=== Directions ===
Please retype the lines from the line with "MOVIMENTA A NOITE" up to and including the line with "Vasco é goleado pelo Avaí", and nothing else from the records.

=== Supplied records ===

BEGIN

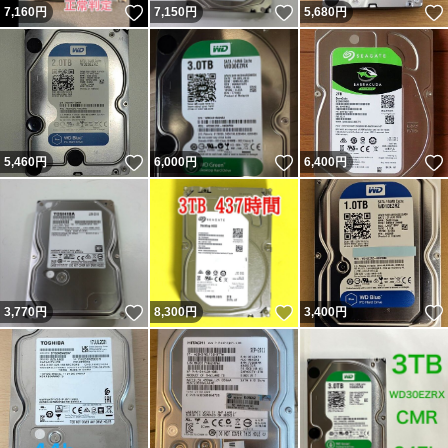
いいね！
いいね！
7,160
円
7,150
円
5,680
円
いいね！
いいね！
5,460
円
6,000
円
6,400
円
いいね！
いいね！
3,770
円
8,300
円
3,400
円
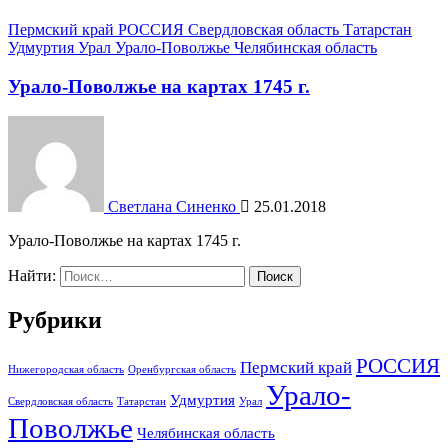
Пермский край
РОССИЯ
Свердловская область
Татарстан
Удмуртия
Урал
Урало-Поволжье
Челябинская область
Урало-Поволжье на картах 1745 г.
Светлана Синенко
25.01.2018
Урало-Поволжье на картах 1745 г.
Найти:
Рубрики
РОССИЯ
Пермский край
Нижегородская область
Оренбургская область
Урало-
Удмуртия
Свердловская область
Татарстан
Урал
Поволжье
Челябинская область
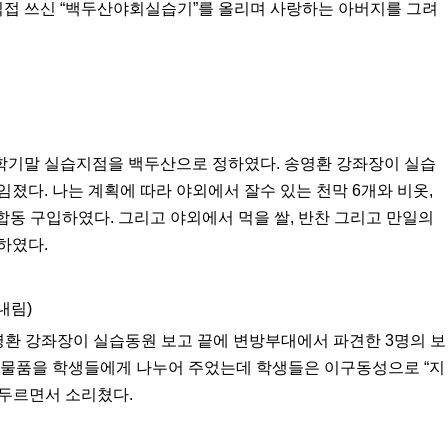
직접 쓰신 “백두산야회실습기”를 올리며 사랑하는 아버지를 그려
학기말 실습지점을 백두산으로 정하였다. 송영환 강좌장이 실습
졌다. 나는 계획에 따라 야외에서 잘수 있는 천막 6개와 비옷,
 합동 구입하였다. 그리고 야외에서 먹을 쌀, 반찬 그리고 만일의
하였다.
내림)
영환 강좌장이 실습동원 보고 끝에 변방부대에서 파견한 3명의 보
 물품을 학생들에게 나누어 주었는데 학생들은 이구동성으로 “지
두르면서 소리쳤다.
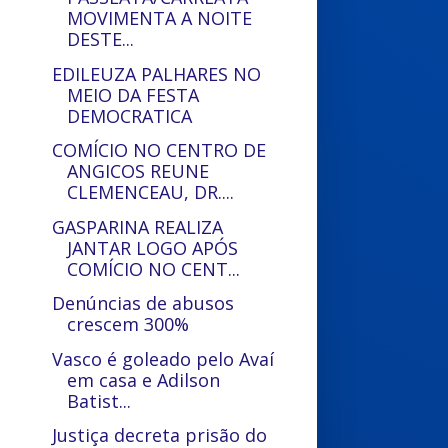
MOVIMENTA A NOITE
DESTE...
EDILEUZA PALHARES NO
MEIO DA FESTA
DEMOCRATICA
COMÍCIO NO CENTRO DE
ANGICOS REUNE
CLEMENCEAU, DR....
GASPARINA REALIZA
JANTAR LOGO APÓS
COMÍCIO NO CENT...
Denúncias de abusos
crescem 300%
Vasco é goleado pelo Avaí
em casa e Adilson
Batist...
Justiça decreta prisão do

END
BEGIN

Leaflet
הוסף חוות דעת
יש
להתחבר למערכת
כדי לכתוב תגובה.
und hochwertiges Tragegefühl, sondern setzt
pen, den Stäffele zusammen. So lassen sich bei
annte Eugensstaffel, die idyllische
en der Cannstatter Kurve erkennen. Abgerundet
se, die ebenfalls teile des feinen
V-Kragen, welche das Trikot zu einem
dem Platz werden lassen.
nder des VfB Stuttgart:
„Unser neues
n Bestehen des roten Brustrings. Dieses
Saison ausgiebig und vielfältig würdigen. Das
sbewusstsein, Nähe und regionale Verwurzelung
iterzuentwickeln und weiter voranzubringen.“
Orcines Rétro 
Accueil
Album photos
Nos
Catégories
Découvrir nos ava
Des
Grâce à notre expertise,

END
BEGIN

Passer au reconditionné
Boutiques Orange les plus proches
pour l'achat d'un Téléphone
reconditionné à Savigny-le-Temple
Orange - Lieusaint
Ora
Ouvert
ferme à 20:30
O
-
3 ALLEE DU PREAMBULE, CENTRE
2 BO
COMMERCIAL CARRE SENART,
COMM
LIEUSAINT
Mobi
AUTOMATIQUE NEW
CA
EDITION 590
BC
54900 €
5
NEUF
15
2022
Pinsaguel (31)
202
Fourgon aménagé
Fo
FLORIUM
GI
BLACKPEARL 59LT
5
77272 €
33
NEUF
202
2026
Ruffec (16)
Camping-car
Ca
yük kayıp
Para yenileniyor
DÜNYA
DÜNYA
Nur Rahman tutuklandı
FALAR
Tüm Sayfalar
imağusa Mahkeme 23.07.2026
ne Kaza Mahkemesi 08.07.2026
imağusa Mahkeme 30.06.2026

END

=== Solution to this task ===
MOVIMENTA A NOITE
DESTE...
EDILEUZA PALHARES NO
MEIO DA FESTA
DEMOCRATICA
COMÍCIO NO CENTRO DE
ANGICOS REUNE
CLEMENCEAU, DR....
GASPARINA REALIZA
JANTAR LOGO APÓS
COMÍCIO NO CENT...
Denúncias de abusos
crescem 300%
Vasco é goleado pelo Avaí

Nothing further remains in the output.